CNN-powered micro- to macro-scale flow modeling in deformable porous media
Yousef Heider, Fadi Aldakheel, Wolfgang Ehlers
TL;DR
This study transfers micro-CT geometry to macroscopic transport by learning the deformation-dependent intrinsic permeability tensor $\mathbf{K}^S$ from Bentheimer sandstone images, using LBM-ground-truth data for supervision. It introduces three CNN architectures, including a physics-informed and a data-augmented transfer-learning variant, to predict $\mathbf{K}^S$ and $n^F$ across deformation states within the TPM framework. The results show high accuracy (≈0.98–0.99 $R^2$) on unseen data and demonstrate that synthetic data plus transfer learning can markedly improve training efficiency. The work paves the way for rapid, image-driven multiscale modeling of flow in deformable porous media with potential applications in geotechnical engineering, hydrology, and materials science.
Abstract
This work introduces a novel application for predicting the macroscopic intrinsic permeability tensor in deformable porous media, using a limited set of micro-CT images of real microgeometries. The primary goal is to develop an efficient, machine-learning (ML)-based method that overcomes the limitations of traditional permeability estimation techniques, which often rely on time-consuming experiments or computationally expensive fluid dynamics simulations. The novelty of this work lies in leveraging Convolutional Neural Networks (CNN) to predict pore-fluid flow behavior under deformation and anisotropic flow conditions.
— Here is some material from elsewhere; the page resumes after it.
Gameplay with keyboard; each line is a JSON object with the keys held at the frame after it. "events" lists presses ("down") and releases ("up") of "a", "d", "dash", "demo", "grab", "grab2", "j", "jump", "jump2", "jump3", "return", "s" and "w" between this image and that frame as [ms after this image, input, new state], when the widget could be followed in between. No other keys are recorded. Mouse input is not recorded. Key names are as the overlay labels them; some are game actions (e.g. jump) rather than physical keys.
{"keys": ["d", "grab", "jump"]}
Particularly, the described approach employs binarized CT images of porous micro-structure as inputs to predict the symmetric second-order permeability tensor, a critical parameter in continuum porous media flow modeling. The methodology comprises four key steps: (1) constructing a dataset of CT images from Bentheim sandstone at different volumetric strain levels; (2) performing pore-scale simulations of single-phase flow using the lattice Boltzmann method (LBM) to generate permeability data; (3) training the CNN model with the processed CT images as inputs and permeability tensors as outputs; and (4) exploring techniques to improve model generalization, including data augmentation and alternative CNN architectures. Examples are provided to demonstrate the CNN's capability to accurately predict the permeability tensor, a crucial parameter in various disciplines such as geotechnical engineering, hydrology, and material science. An exemplary source code is made available for interested readers.